Specifically, this concerns a fine of 183.39 million pounds, converted to 204.54 million euros, the British privacy watchdog writes in a statement. It would be the highest fine so far handed out under the GDPR, the European privacy law that has been in force since May 2018. The amount is 1.5 percent of the company’s total annual turnover in 2018. Under the GDPR, regulators can impose a fine of up to four percent of that turnover. The fine has yet to be definitively written out, at the moment it is still a proposal.

According to the British Information Commissioner’s Office, the leak was due to “poor security measures by the company.” “People’s data is personal,” said an ICO spokesperson. “If an organization fails to protect it against loss, damage or theft, it is more than just inconvenient. That’s why the law is clear: if you are entrusted with personal data, you must handle it well.” British Airways can object to the fine within 28 days. The company has already indicated that it will. According to the ICO, the company has cooperated well with the investigation and has implemented improved security measures after the data breach.
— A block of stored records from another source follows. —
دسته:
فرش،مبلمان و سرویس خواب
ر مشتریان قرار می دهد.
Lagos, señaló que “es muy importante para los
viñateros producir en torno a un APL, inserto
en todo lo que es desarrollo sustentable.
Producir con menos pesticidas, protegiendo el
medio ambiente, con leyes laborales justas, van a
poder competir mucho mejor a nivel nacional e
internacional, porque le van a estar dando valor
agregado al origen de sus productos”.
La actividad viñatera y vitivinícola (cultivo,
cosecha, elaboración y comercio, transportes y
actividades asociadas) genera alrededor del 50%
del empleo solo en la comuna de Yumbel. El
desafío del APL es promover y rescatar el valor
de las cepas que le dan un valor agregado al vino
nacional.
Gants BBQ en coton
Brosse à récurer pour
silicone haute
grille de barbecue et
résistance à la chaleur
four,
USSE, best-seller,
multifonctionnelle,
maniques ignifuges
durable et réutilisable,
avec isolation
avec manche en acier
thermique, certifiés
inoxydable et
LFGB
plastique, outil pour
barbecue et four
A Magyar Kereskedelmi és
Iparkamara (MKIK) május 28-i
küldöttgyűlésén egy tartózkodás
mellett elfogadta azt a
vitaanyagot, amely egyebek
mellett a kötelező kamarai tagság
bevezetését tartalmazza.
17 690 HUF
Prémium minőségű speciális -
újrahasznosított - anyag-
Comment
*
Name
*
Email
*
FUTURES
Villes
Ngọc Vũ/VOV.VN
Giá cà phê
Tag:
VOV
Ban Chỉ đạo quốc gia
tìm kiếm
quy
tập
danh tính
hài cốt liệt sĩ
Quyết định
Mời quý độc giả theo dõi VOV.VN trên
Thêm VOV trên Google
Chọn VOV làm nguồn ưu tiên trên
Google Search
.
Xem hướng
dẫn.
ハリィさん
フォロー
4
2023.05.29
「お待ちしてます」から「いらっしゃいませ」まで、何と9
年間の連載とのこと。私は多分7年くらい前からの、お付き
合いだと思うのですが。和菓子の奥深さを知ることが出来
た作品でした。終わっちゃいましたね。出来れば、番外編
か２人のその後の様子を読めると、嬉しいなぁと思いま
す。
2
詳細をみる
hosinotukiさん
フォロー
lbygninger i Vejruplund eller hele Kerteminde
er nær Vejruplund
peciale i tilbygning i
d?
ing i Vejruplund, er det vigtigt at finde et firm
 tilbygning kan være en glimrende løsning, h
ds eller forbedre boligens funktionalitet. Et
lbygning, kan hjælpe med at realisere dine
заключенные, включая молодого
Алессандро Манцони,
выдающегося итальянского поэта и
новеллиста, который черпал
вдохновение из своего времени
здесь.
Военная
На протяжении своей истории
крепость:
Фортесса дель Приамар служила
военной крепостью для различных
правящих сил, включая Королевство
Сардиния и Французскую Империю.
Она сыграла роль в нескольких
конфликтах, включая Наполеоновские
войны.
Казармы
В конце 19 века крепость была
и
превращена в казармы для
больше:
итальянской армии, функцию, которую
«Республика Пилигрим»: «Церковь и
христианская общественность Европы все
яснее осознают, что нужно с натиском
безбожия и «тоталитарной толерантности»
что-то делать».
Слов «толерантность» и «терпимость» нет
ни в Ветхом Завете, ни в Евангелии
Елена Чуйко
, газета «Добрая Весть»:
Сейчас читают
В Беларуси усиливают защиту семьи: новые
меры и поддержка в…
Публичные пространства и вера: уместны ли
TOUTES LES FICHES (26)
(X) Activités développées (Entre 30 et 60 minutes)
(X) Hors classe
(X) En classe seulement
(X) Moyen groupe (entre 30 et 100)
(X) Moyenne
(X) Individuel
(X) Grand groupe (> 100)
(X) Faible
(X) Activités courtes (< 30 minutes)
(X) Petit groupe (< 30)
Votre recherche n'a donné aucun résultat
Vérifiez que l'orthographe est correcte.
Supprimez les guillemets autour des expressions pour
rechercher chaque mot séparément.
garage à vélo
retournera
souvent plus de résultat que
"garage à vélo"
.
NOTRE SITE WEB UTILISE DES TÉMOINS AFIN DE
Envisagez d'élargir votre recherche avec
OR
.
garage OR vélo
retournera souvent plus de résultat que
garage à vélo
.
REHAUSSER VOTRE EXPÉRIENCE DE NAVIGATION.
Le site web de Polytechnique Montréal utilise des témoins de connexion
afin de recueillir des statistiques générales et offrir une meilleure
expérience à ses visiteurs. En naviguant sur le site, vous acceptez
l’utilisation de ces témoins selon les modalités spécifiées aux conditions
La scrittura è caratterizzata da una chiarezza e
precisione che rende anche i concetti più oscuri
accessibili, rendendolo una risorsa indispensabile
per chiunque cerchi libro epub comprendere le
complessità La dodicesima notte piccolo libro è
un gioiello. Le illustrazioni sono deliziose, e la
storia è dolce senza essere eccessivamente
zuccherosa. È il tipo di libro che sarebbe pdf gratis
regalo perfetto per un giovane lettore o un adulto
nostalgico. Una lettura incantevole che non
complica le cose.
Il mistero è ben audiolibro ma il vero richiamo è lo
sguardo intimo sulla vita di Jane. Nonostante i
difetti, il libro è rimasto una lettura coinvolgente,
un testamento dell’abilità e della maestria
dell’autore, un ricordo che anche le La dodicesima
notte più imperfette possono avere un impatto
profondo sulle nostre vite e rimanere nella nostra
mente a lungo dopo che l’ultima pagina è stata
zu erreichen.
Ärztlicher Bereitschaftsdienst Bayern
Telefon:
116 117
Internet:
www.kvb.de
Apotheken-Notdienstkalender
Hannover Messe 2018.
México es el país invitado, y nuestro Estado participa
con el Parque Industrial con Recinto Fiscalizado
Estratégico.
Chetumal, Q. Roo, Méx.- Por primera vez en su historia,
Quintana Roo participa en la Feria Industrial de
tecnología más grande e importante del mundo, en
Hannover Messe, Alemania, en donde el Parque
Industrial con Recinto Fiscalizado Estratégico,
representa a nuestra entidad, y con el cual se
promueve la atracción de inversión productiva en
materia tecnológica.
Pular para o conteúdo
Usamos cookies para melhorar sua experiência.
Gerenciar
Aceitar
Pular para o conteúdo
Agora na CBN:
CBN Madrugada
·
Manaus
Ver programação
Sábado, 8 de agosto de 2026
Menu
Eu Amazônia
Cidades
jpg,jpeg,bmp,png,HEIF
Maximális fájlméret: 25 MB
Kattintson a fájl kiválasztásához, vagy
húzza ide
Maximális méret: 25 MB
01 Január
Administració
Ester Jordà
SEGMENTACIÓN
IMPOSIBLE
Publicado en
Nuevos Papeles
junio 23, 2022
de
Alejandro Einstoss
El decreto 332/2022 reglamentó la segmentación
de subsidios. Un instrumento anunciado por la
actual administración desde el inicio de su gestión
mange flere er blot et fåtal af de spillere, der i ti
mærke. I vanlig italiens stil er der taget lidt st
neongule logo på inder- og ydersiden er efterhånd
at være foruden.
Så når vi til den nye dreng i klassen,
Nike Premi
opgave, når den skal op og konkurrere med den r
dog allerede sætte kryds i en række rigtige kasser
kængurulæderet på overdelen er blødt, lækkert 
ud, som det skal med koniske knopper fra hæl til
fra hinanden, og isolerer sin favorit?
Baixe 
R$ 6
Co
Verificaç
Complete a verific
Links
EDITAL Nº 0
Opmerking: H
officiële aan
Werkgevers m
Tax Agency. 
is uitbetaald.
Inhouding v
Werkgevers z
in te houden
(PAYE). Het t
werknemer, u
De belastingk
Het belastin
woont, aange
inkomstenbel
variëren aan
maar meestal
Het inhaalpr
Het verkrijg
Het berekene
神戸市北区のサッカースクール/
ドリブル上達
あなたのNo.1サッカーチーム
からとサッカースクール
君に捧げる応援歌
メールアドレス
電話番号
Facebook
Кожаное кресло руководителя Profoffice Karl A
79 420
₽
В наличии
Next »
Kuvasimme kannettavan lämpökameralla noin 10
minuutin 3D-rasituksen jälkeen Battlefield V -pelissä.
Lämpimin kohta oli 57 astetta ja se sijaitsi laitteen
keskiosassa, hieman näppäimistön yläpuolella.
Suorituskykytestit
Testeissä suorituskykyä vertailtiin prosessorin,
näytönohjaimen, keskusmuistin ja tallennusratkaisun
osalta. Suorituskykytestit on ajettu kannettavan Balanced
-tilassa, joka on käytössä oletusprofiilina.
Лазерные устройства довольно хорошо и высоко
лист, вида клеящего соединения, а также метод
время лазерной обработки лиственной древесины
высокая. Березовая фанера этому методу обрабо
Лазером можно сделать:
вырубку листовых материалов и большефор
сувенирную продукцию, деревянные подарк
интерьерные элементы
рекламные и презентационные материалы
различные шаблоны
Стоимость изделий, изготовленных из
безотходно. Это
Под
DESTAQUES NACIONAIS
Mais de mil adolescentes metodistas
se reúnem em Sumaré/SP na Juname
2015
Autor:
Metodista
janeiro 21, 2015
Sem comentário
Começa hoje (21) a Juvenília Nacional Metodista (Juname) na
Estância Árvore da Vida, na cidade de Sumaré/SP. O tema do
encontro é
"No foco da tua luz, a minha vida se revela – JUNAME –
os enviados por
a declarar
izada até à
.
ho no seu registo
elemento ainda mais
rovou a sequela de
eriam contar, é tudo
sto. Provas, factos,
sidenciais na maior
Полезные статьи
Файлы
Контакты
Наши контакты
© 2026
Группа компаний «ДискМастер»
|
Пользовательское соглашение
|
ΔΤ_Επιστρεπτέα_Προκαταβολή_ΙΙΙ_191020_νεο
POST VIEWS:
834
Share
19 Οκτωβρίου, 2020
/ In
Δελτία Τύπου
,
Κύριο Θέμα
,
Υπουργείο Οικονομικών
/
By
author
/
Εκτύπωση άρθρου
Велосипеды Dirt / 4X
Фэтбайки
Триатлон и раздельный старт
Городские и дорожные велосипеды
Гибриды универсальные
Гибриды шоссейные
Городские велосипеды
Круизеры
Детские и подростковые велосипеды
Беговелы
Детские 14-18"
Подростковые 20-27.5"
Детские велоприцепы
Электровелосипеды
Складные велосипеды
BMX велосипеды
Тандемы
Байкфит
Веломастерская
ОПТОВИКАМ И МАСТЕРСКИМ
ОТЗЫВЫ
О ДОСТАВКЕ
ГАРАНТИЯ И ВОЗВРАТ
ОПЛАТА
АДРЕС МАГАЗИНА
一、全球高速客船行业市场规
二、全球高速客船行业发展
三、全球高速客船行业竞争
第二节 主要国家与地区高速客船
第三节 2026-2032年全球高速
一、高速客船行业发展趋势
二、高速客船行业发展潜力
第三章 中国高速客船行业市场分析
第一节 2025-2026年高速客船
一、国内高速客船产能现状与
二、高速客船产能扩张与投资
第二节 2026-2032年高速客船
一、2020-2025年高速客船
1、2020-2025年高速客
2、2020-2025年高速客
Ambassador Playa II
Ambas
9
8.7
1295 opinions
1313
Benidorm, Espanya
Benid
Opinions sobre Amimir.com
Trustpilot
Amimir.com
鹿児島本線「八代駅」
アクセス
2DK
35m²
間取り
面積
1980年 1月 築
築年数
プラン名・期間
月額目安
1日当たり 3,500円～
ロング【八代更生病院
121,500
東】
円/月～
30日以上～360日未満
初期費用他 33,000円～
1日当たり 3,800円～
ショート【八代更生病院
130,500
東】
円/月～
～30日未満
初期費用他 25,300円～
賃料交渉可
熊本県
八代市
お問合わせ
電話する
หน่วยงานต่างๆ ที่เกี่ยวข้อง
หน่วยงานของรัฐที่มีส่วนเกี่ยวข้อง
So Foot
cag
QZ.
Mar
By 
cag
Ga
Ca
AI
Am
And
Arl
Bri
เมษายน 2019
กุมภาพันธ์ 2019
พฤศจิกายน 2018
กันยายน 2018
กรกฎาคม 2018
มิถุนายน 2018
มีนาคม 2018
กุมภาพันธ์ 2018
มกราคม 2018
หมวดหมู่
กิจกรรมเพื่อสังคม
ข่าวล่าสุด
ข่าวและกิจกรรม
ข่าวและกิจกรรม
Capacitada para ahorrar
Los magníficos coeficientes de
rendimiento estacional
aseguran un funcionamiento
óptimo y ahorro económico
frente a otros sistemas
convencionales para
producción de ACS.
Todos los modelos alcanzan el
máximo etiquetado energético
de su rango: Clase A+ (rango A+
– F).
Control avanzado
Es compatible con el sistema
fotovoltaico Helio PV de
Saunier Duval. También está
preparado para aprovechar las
The fine comes in response to a data breach in the summer of 2018. Hackers managed to penetrate British Airways’ systems and steal data there for weeks. It is not certain when exactly that started. British Airways said at the time that the hackers were active from August 21 to September 5, but the Information Commissioner’s Office says access was obtained as early as June. Initially, the company also said that data from 380,000 customers had been stolen, but the ICO’s investigation found that there were “about 500,000.” In the end, it turned out that in addition to names and e-mail addresses, credit card details had also been stolen. It would be the credit card numbers themselves, the expiration dates, and even the three-digit CVV codes. British Airways itself has always maintained that it does not keep the latter codes.

British Airways has publicly released few details about the nature of the leak. The company did say that “the company’s encryption has not been affected.” “It involved other methods that were very sophisticated,” said CEO Álex Cruz last year. RiskIQ security experts attributed the hack to Magecart, a form of malware that injects scripts into the payment pages of websites and web shops. Magecart was previously widely used in a hack on Ticketmaster. At that company, the hackers probably managed to crack the website via an outdated plugin.